Maahey's got it right - celebrated it in Bombay, boy and (youngish) man.

(Sidebar - the lathi charge can be a vicious thing. And the things the police can do with them to captors in police lock-ups... let's not lower the tone, Holi is supposed to be fun!)

In any case, the key to Holi is the colour, and the idea of everybody throwing colour on everybody else. In our neck of the woods the majority of the revelry would be over by about lunchtime. All the grown-ups would retire to their homes, wash and change, and spend the rest of the day drinking and eating - and often playing cards in reflection of the great card nights over Dussehra and Diwali.

For the kids, Holi was a loosening of the bonds of discipline. For weeks on the lead-up to the day, we would be throwing water-balloons (not filled with coloured water) at passersby on the roads below. School was havoc, since most of us had 'fountain-pens', which are perfect for showering putative opponents with. One well-judged air-swipe with an open pen, at a range of about a metre or so, and you would leave an artistic trail of ink on the fellers pristine shirt. We would have long drawn out ink fights or battles through the ocrridors of the school every break, to the despair of our parents who had to cope with the laundry. Wisely, the school decreed that we were only allowed to use water-soluble blue ink in our pens, which mitigated the damage somewhat.

In later years, the bhang Maahey spoke of came into play. It is, as some of you may know, a drink concocted from cannabis, and though slower-acting than smoking the blessed stuff, it's longer-lasting. A friend once, on a bhang high on Holi, spent some 12 hours on the edge of a rooftop, playing the dholak. He eventually came down only when the high wore off. His friends, who were with him at the time, were themselves so stoned that they saw nothing strange in his actions.

My most extreme bhang trip was one year when, with three other friends, managed to grab the family car (parents were too sleepy or merry to demur) and drove out of town couple of hundred kilometres to a place on the beach called Devka, where some other friends were hiding out from the Holi festivities ("this childish, barbaric nonsense. I want no part of it!"), and ambushed them with balloons and colour, causing high dudgeon and great consternation. Not depressed by the hail of abuse we. satisfied with our expedition, turned around and drove all the way home again.
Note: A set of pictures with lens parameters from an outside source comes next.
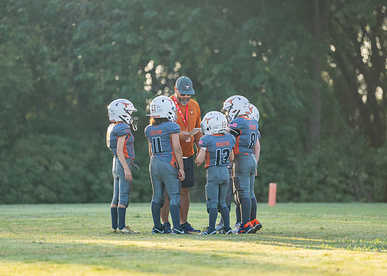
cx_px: 189
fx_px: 2831
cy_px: 136
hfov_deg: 7.8
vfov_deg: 5.6
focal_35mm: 258
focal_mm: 200
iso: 500
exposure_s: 1/2500
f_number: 2.8
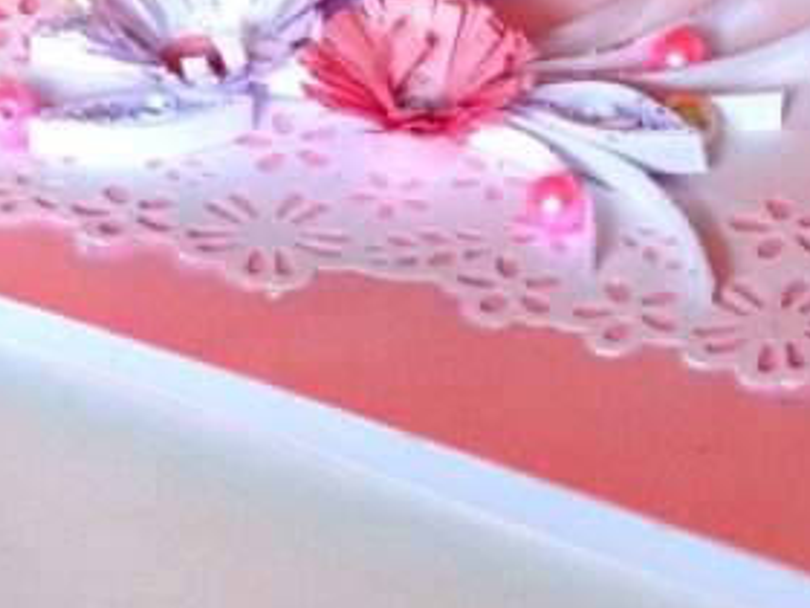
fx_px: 6762
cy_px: -29
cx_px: 816
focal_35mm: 289
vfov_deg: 5.1
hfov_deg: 6.8
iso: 160
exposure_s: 1/80
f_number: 2.8
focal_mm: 24.3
The thing about bhang (as is the thing with Holi) is that it is akin to the 'fool's day' or 'twelfth night' idea - where inhibitions are supposed to be abandoned. So bhang is drunk pretty much by all, and even though cannabis consumption is supposedly illegal, no policemen are going to say a thing about anyone drinking bhang on Holi.

The festival has its darker side, of course, with numerous (innumerable?) accounts of sexual harrassment and rape emerging every year after its passing. Pity - but the repressed young men persumably lose much sense of right and wrong at a time like this and mistake freedom for licence.

For what it's worth, the story I was told about Holi was that it was a celebration to mark the killing of Prahlad's father, Hiranykashyapa, by Narasimha, the 4th avatar of Vishnu.